**Task to complete**.
Copy each line containing the word "your" from the records that follow, please.

**Information**.
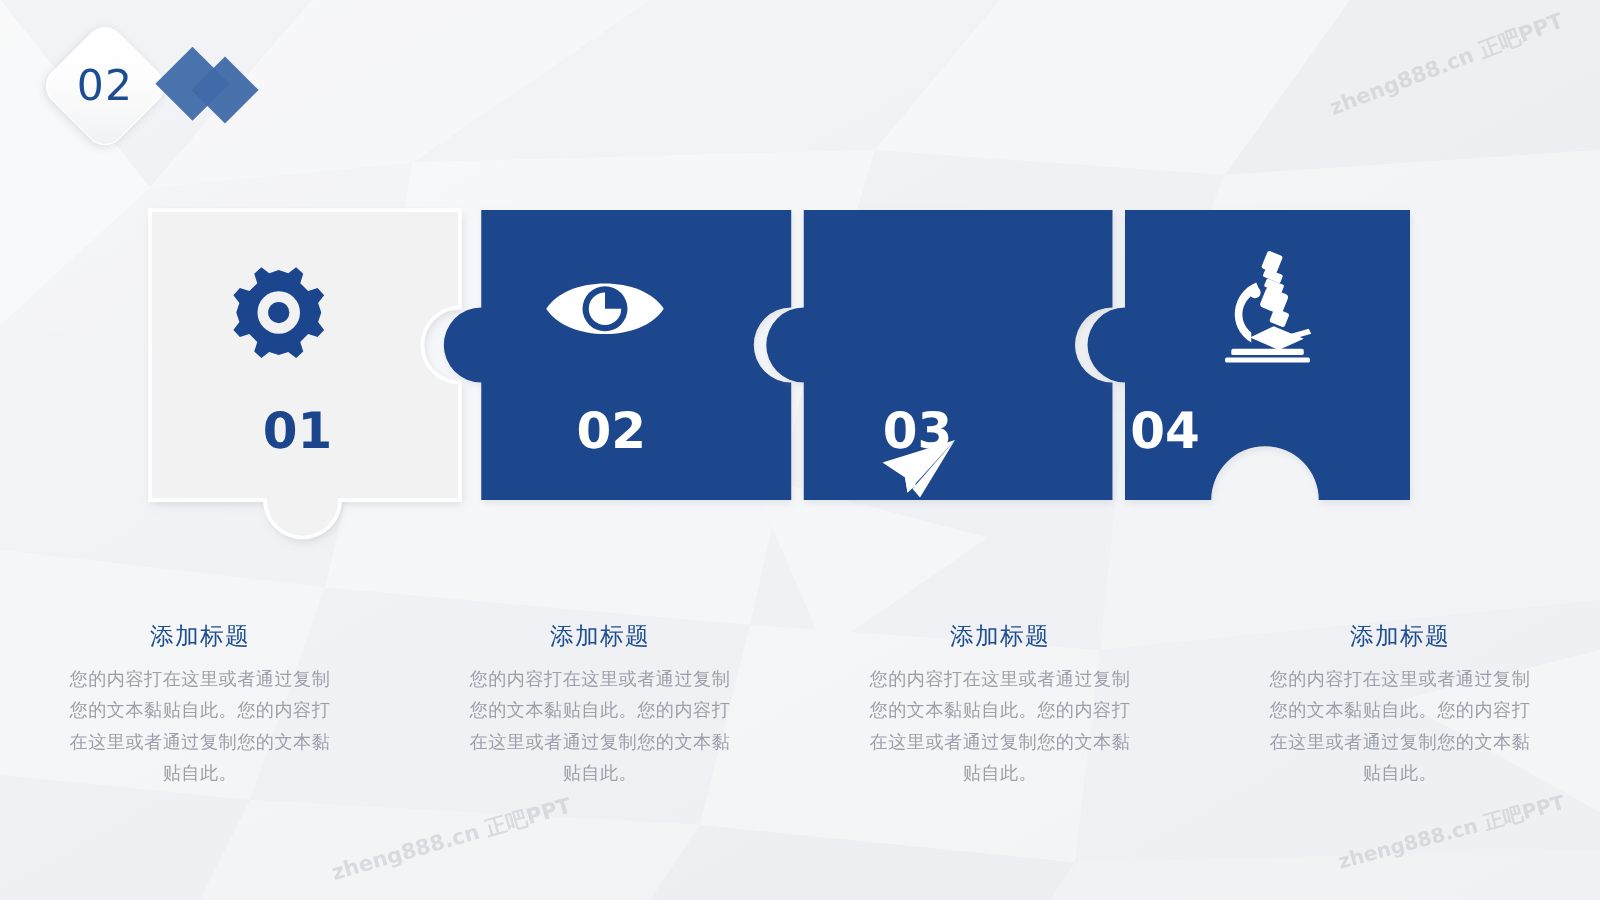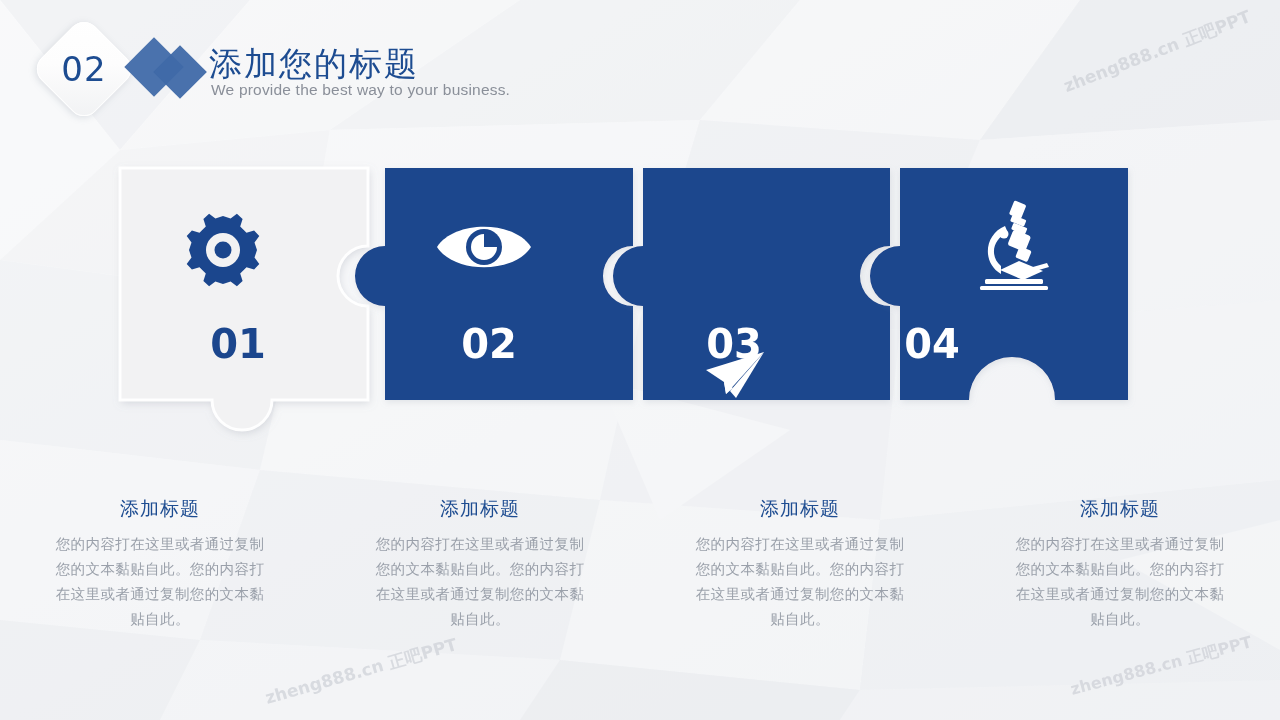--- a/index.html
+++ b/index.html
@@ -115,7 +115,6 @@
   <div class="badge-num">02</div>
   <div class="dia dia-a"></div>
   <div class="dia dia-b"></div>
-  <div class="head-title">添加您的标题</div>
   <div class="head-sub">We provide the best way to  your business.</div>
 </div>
---
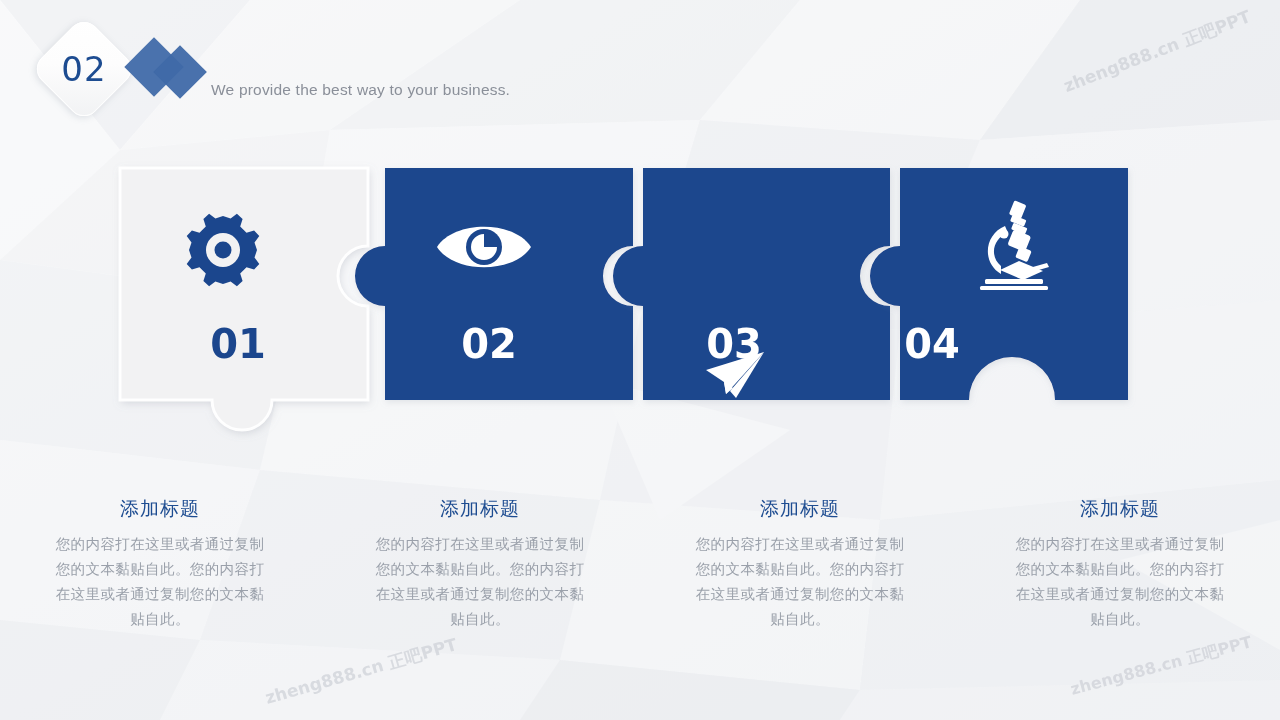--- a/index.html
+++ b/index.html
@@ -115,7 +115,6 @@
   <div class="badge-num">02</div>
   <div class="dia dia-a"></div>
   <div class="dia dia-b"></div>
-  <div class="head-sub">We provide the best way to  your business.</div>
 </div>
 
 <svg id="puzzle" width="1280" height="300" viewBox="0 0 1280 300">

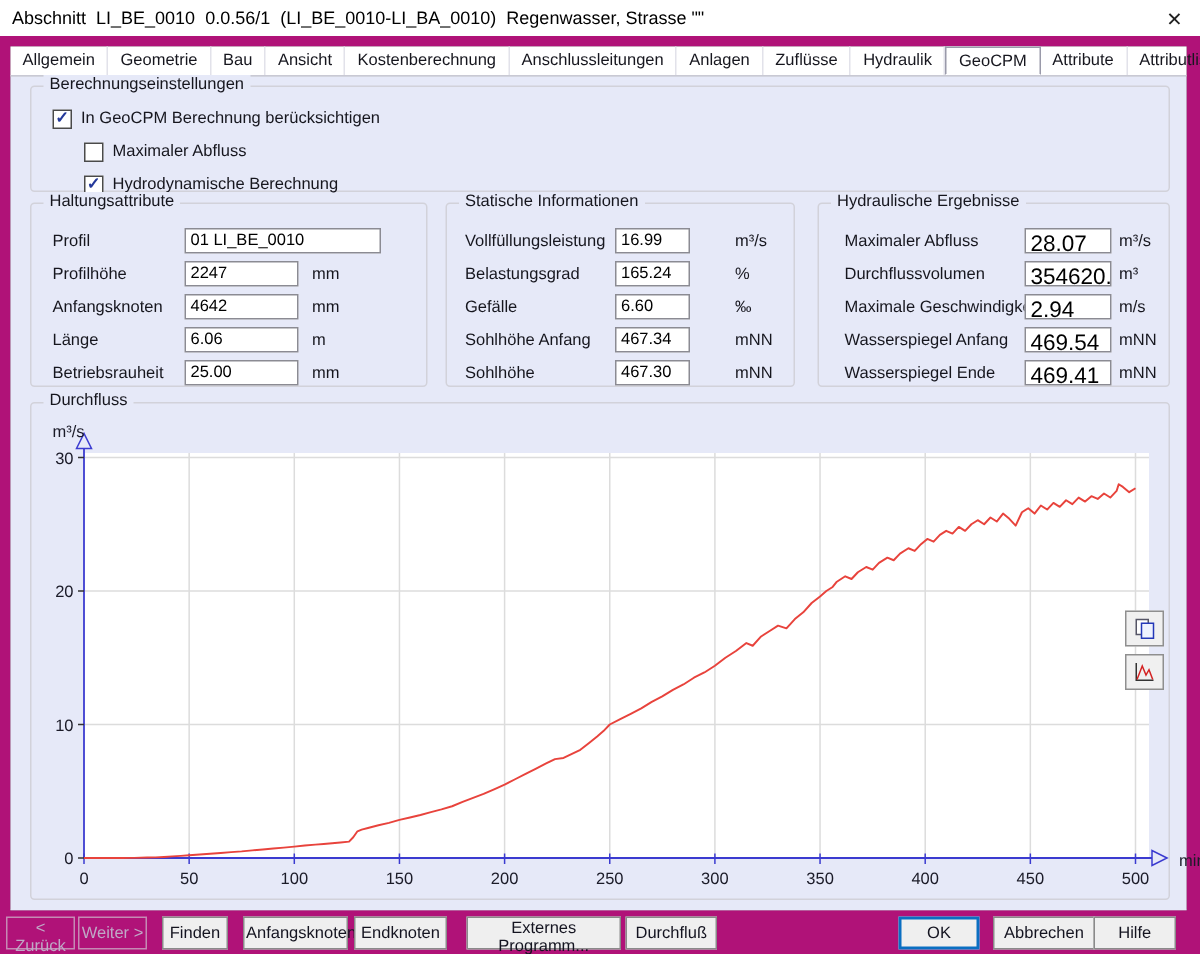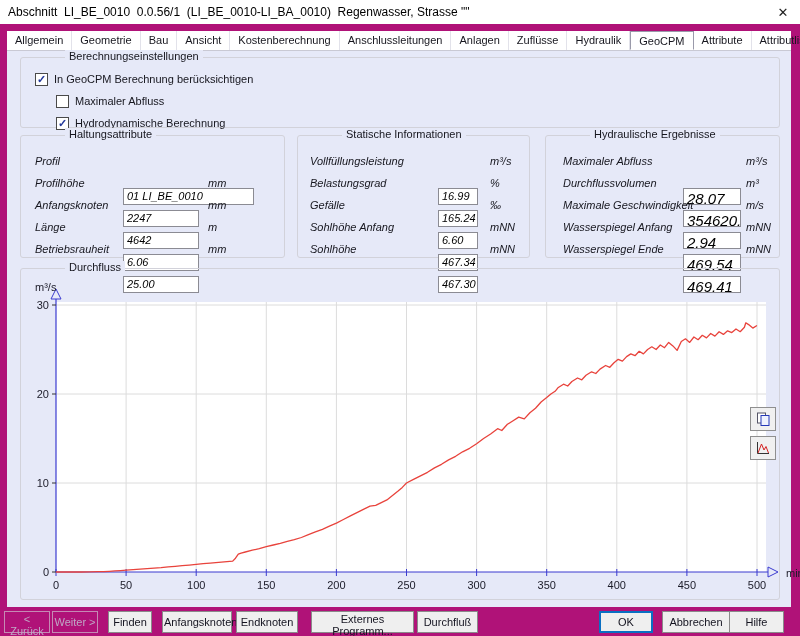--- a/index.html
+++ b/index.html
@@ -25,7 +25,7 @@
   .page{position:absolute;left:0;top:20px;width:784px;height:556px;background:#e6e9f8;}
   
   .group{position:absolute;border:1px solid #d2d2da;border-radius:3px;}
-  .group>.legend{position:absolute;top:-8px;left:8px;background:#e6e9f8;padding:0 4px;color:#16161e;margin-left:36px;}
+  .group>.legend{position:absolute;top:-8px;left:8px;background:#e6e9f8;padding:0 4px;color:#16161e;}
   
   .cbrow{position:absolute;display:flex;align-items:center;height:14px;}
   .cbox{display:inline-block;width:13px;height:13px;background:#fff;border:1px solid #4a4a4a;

**Answer box**.
   <div class="head-sub">We provide the best way to  your business.</div>
-  <div class="head-sub">We provide the best way to  your business.</div>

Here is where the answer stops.